Each entry must be given again exactly; images do not belong in the copy.
----- Given entries -----
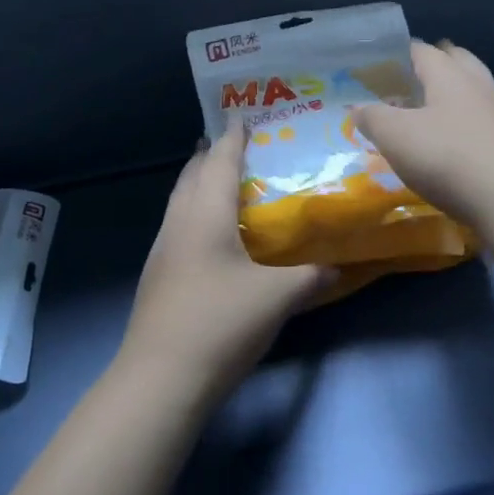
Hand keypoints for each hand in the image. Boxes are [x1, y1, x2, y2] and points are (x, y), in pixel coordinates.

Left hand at [118, 125, 329, 405]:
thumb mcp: (276, 298)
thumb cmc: (220, 323)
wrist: (160, 379)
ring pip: (179, 201)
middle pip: (191, 176)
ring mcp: (162, 251)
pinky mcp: (157, 277)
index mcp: (206, 216)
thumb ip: (309, 277)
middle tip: (231, 144)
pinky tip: (209, 235)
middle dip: (209, 155)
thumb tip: (336, 267)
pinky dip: (193, 212)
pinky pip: (176, 226)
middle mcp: (179, 224)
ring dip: (197, 183)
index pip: (219, 163)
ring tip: (220, 182)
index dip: (232, 138)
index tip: (239, 115)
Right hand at [353, 40, 493, 225]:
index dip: (400, 53)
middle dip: (437, 62)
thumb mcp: (396, 137)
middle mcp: (479, 85)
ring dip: (456, 93)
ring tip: (434, 109)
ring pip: (476, 90)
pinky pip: (486, 121)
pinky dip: (469, 123)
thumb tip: (358, 107)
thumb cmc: (448, 157)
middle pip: (458, 61)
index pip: (422, 50)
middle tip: (414, 76)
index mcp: (449, 75)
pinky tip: (458, 142)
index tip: (382, 63)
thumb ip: (373, 117)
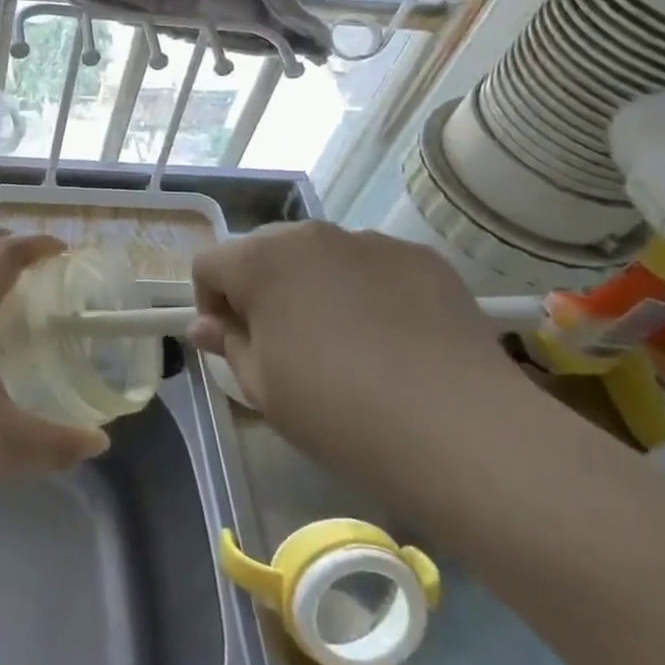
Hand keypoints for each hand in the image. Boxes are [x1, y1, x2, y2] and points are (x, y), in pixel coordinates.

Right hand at [189, 222, 531, 492]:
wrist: (458, 430)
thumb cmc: (335, 410)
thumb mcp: (262, 387)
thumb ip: (228, 345)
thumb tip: (206, 326)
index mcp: (261, 261)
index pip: (210, 265)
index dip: (210, 303)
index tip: (231, 344)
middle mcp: (312, 235)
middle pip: (264, 251)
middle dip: (261, 289)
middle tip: (282, 344)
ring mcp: (372, 242)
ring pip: (322, 256)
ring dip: (314, 286)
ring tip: (344, 343)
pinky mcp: (424, 259)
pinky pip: (374, 267)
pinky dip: (367, 291)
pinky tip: (392, 340)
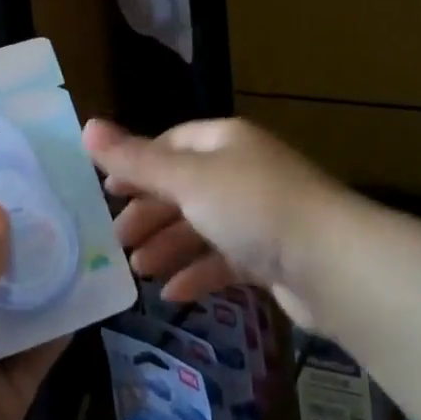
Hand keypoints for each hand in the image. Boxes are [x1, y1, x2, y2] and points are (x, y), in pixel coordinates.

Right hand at [83, 116, 347, 326]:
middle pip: (185, 187)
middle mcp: (243, 171)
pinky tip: (174, 294)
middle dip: (150, 212)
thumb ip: (136, 160)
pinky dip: (198, 273)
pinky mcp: (273, 256)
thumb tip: (86, 125)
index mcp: (224, 142)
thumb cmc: (253, 207)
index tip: (107, 193)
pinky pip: (226, 259)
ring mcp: (260, 214)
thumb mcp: (187, 180)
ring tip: (139, 271)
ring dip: (169, 246)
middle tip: (118, 241)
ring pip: (204, 225)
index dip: (137, 165)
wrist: (334, 265)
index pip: (171, 145)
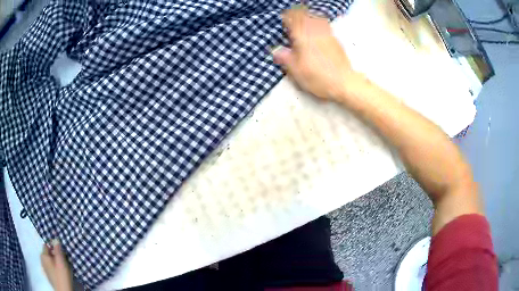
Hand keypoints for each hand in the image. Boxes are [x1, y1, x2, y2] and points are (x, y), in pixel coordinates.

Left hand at [41, 240, 72, 290]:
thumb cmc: (61, 276)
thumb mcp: (61, 262)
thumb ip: (58, 250)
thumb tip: (56, 239)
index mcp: (43, 255)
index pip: (46, 245)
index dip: (53, 247)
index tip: (61, 253)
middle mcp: (42, 260)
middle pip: (48, 254)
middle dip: (54, 256)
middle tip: (63, 261)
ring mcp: (45, 269)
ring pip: (49, 262)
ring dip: (55, 263)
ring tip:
-----
* Exercise solution *
Hand keypoints for each hand in the image. Boxes are [x1, y1, x2, y2] and points are (x, y), in pixel coordinates.

Left hand at [118, 125, 329, 405]:
thumb mcp: (276, 298)
thumb cmc: (220, 323)
wrist: (160, 379)
ring pip: (179, 201)
middle pip: (191, 176)
ring mcp: (162, 251)
pinky mcp: (157, 277)
index mcp: (206, 216)
thumb ip: (309, 277)
middle tip: (231, 144)
pinky tip: (209, 235)
middle dip: (209, 155)
thumb tip: (336, 267)
pinky dip: (193, 212)
pinky pip: (176, 226)
middle mcp: (179, 224)
ring dip: (197, 183)
index pip: (219, 163)
ring tip: (220, 182)
index dip: (232, 138)
index tip: (239, 115)
Right hand at [353, 40, 493, 225]:
index dip: (400, 53)
middle dip: (437, 62)
thumb mcp: (396, 137)
middle mcp: (479, 85)
ring dip: (456, 93)
ring tip: (434, 109)
ring pip: (476, 90)
pinky pip: (486, 121)
pinky dip: (469, 123)
thumb tip: (358, 107)
thumb cmc: (448, 157)
middle pip: (458, 61)
index pip: (422, 50)
middle tip: (414, 76)
index mcp: (449, 75)
pinky tip: (458, 142)
index tip: (382, 63)
thumb ip: (373, 117)
Hand keypoints for each hand in the image. Boxes are [x1, y1, x2, y2] and points are (x, y), in pixel coordinates.

Right hand at [189, 222, 531, 492]:
wrist: (458, 430)
thumb cmc: (335, 410)
thumb mcp: (262, 387)
thumb ip: (228, 345)
thumb tip: (206, 326)
index mcp: (261, 261)
index pip: (210, 265)
index dip: (210, 303)
index tip: (231, 344)
middle mcp: (312, 235)
middle pip: (264, 251)
middle dip: (261, 289)
middle tip: (282, 344)
ring mcp: (372, 242)
ring pip: (322, 256)
ring dip: (314, 286)
ring tip: (344, 343)
pinky mcp: (424, 259)
pinky pip: (374, 267)
pinky dip: (367, 291)
pinky tip: (392, 340)
Hand keypoints for each hand in the image. Boxes are [x1, y1, x2, y2] and points are (x, y), in pixel coordinates.

Right hand at [83, 116, 347, 326]:
middle pip: (185, 187)
middle mcp: (243, 171)
pinky tip: (174, 294)
middle dip: (150, 212)
thumb ip: (136, 160)
pinky dip: (198, 273)
pinky mcp: (273, 256)
thumb tip: (86, 125)
index mcp: (224, 142)
thumb cmc: (253, 207)
index tip: (107, 193)
pinky pip: (226, 259)
ring mcp: (260, 214)
thumb mcp: (187, 180)
ring tip: (139, 271)
ring dip: (169, 246)
middle tip: (118, 241)
ring pip: (204, 225)
index dip: (137, 165)
wrist: (334, 265)
index pip: (171, 145)
Hand keypoints for each hand in the image. Boxes are [x1, y1, x2, y2] and points are (x, y), in pixel coordinates.

Left hand at [41, 240, 72, 290]:
thumb cmc: (61, 276)
thumb mcp: (61, 262)
thumb ip: (58, 250)
thumb tip: (56, 239)
index mcp: (43, 255)
index pip: (46, 245)
index dip: (53, 247)
index tip: (61, 253)
middle mcp: (42, 260)
middle pip: (48, 254)
middle dip: (54, 256)
middle tip: (63, 261)
ring mcp: (45, 269)
ring pip: (49, 262)
ring dip: (55, 263)
ring tip:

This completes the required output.